Extract every line of the entries below without changing a word, and leave the pictures out of your answer.

**PROVIDED MATERIAL**
★ ★ ★
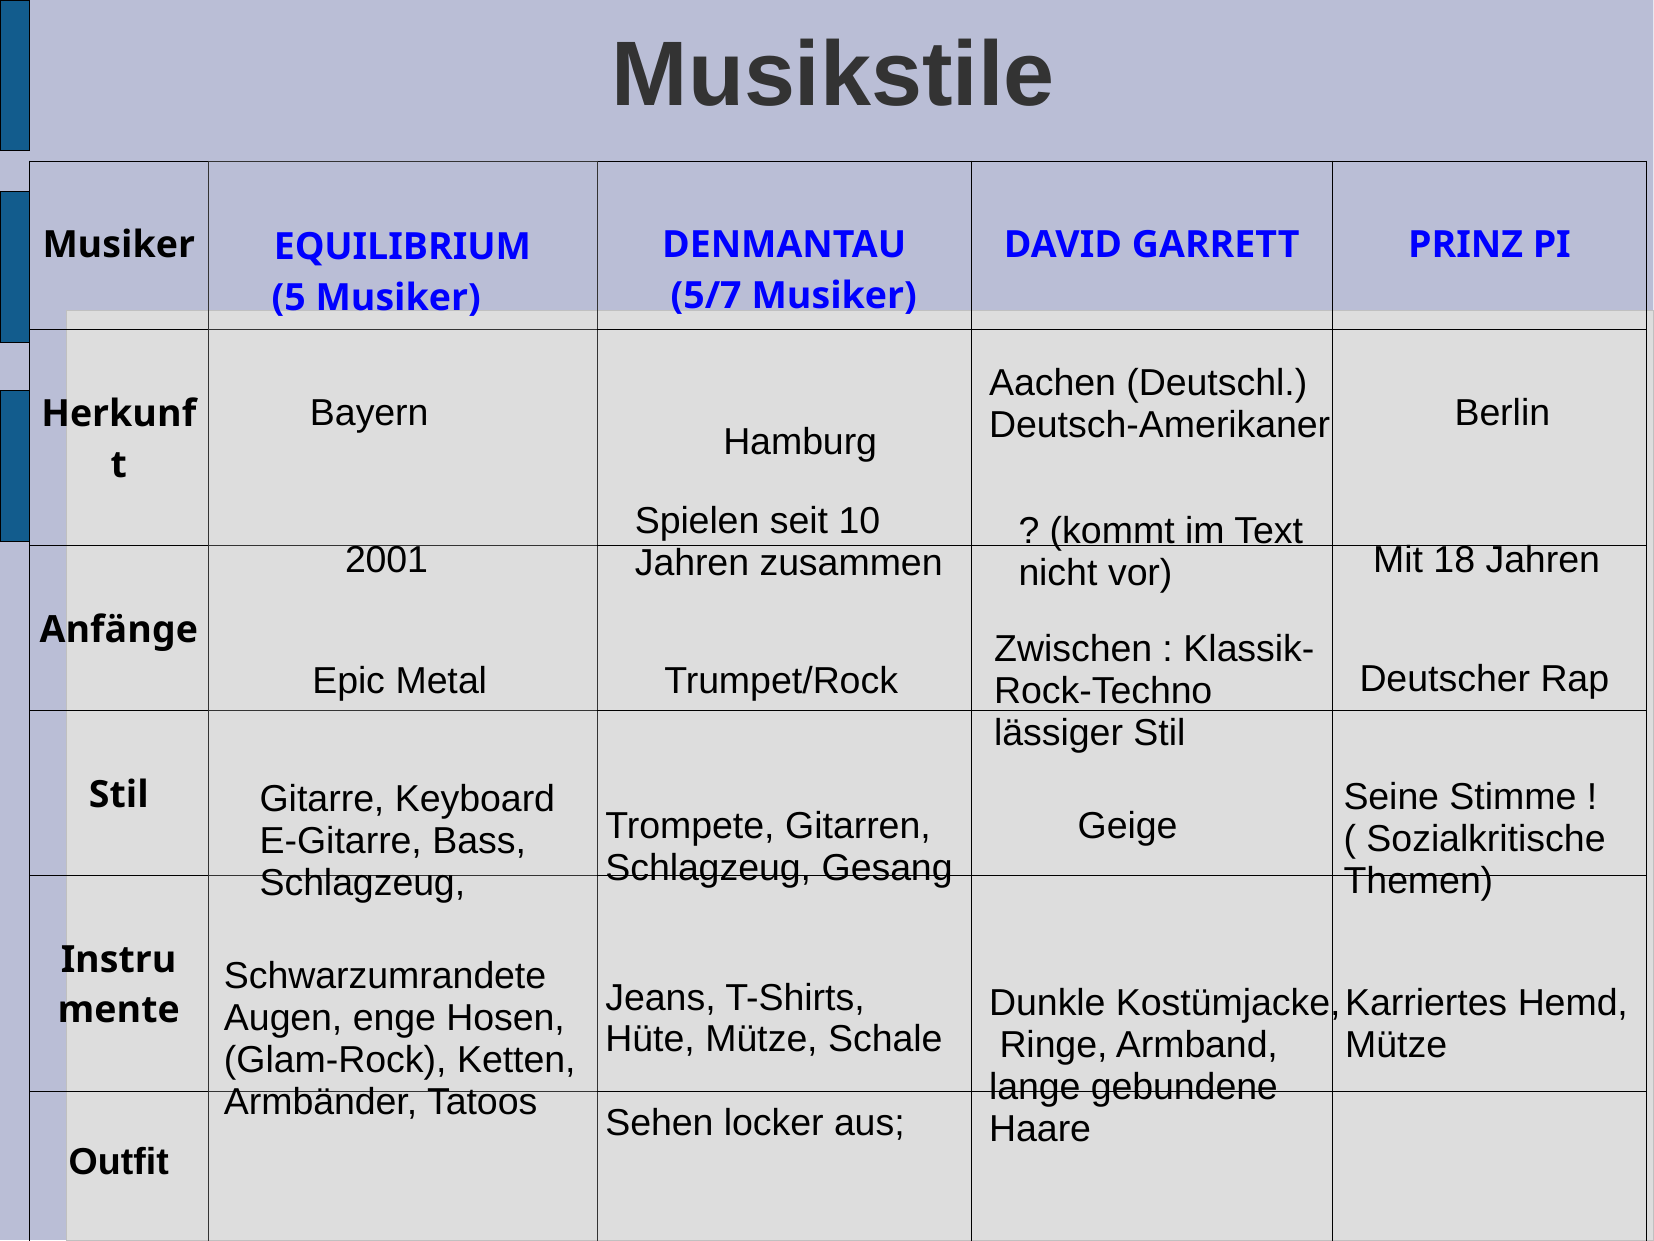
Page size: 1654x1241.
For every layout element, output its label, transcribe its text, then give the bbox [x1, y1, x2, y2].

table_cell [598, 330, 971, 545]
table_header PRINZ PI [1333, 162, 1646, 329]
text_box Seine Stimme ! ( Sozialkritische Themen) [1328, 767, 1631, 916]
text_box Epic Metal [297, 651, 502, 709]
title Musikstile [76, 0, 1565, 148]
table_cell [975, 502, 1003, 545]
table_cell [1333, 330, 1646, 545]
table_cell [972, 546, 1003, 710]
text_box Hamburg [708, 413, 916, 491]
table_cell [1333, 546, 1646, 710]
table_cell [972, 711, 1062, 875]
text_box Berlin [1439, 383, 1565, 443]
table_cell Anfänge [30, 546, 208, 710]
table_cell [1333, 876, 1646, 974]
text_box Jeans, T-Shirts, Hüte, Mütze, Schale Sehen locker aus; [590, 968, 958, 1152]
table_cell [209, 711, 597, 875]
table_header EQUILIBRIUM (5 Musiker) [209, 162, 597, 329]
text_box ? (kommt im Text nicht vor) [1003, 501, 1329, 620]
text_box Schwarzumrandete Augen, enge Hosen, (Glam-Rock), Ketten, Armbänder, Tatoos [209, 947, 602, 1131]
table_cell [209, 1131, 597, 1241]
text_box 2001 [330, 531, 443, 591]
table_cell [209, 546, 597, 710]
table_header DENMANTAU (5/7 Musiker) [598, 162, 971, 329]
table_cell [598, 1092, 971, 1241]
text_box Deutscher Rap [1344, 649, 1625, 739]
table_header DAVID GARRETT [972, 162, 1332, 329]
table_cell [1193, 798, 1328, 875]
text_box Spielen seit 10 Jahren zusammen [620, 491, 975, 591]
table_cell Herkunft [30, 330, 208, 545]
table_cell [209, 330, 597, 545]
text_box Aachen (Deutschl.) Deutsch-Amerikaner [974, 354, 1359, 502]
table_cell [1333, 711, 1646, 875]
table_cell [598, 711, 971, 875]
text_box Zwischen : Klassik- Rock-Techno lässiger Stil [979, 620, 1329, 798]
table_cell Stil [30, 711, 208, 875]
table_cell [972, 876, 1332, 1091]
text_box Geige [1062, 797, 1193, 973]
table_cell [598, 876, 971, 1091]
text_box Dunkle Kostümjacke, Ringe, Armband, lange gebundene Haare [974, 974, 1359, 1182]
text_box Trompete, Gitarren, Schlagzeug, Gesang [590, 797, 968, 916]
text_box Gitarre, Keyboard E-Gitarre, Bass, Schlagzeug, [244, 769, 570, 911]
table_cell Instru mente [30, 876, 208, 1091]
table_header Musiker [30, 162, 208, 329]
table_cell [598, 546, 971, 710]
table_cell [1333, 1092, 1646, 1241]
text_box Karriertes Hemd, Mütze [1330, 974, 1654, 1074]
table_cell [209, 876, 597, 947]
table_cell [972, 1092, 1332, 1241]
text_box Mit 18 Jahren [1358, 531, 1615, 591]
table_cell [972, 330, 1332, 491]
text_box Bayern [295, 383, 443, 441]
text_box Trumpet/Rock [649, 651, 914, 709]
table_cell Outfit [30, 1092, 208, 1241]
table_cell [1359, 1074, 1646, 1091]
★ ★ ★
**COMPLETE RESPONSE**
Page size: 1654x1241.
For every layout element, output its label, transcribe its text, then give the bbox [x1, y1, x2, y2].

table_cell [598, 330, 971, 545]
table_header PRINZ PI [1333, 162, 1646, 329]
text_box Seine Stimme ! ( Sozialkritische Themen) [1328, 767, 1631, 916]
text_box Epic Metal [297, 651, 502, 709]
title Musikstile [76, 0, 1565, 148]
table_cell [975, 502, 1003, 545]
table_cell [1333, 330, 1646, 545]
table_cell [972, 546, 1003, 710]
text_box Hamburg [708, 413, 916, 491]
table_cell [1333, 546, 1646, 710]
table_cell [972, 711, 1062, 875]
text_box Berlin [1439, 383, 1565, 443]
table_cell Anfänge [30, 546, 208, 710]
table_cell [1333, 876, 1646, 974]
text_box Jeans, T-Shirts, Hüte, Mütze, Schale Sehen locker aus; [590, 968, 958, 1152]
table_cell [209, 711, 597, 875]
table_header EQUILIBRIUM (5 Musiker) [209, 162, 597, 329]
text_box ? (kommt im Text nicht vor) [1003, 501, 1329, 620]
text_box Schwarzumrandete Augen, enge Hosen, (Glam-Rock), Ketten, Armbänder, Tatoos [209, 947, 602, 1131]
table_cell [209, 1131, 597, 1241]
text_box 2001 [330, 531, 443, 591]
table_cell [209, 546, 597, 710]
table_header DENMANTAU (5/7 Musiker) [598, 162, 971, 329]
table_cell [598, 1092, 971, 1241]
text_box Deutscher Rap [1344, 649, 1625, 739]
table_header DAVID GARRETT [972, 162, 1332, 329]
table_cell [1193, 798, 1328, 875]
text_box Spielen seit 10 Jahren zusammen [620, 491, 975, 591]
table_cell Herkunft [30, 330, 208, 545]
table_cell [209, 330, 597, 545]
text_box Aachen (Deutschl.) Deutsch-Amerikaner [974, 354, 1359, 502]
table_cell [1333, 711, 1646, 875]
table_cell [598, 711, 971, 875]
text_box Zwischen : Klassik- Rock-Techno lässiger Stil [979, 620, 1329, 798]
table_cell Stil [30, 711, 208, 875]
table_cell [972, 876, 1332, 1091]
text_box Geige [1062, 797, 1193, 973]
table_cell [598, 876, 971, 1091]
text_box Dunkle Kostümjacke, Ringe, Armband, lange gebundene Haare [974, 974, 1359, 1182]
text_box Trompete, Gitarren, Schlagzeug, Gesang [590, 797, 968, 916]
text_box Gitarre, Keyboard E-Gitarre, Bass, Schlagzeug, [244, 769, 570, 911]
table_cell Instru mente [30, 876, 208, 1091]
table_header Musiker [30, 162, 208, 329]
table_cell [598, 546, 971, 710]
table_cell [1333, 1092, 1646, 1241]
text_box Karriertes Hemd, Mütze [1330, 974, 1654, 1074]
table_cell [209, 876, 597, 947]
table_cell [972, 1092, 1332, 1241]
text_box Mit 18 Jahren [1358, 531, 1615, 591]
table_cell [972, 330, 1332, 491]
text_box Bayern [295, 383, 443, 441]
text_box Trumpet/Rock [649, 651, 914, 709]
table_cell Outfit [30, 1092, 208, 1241]
table_cell [1359, 1074, 1646, 1091]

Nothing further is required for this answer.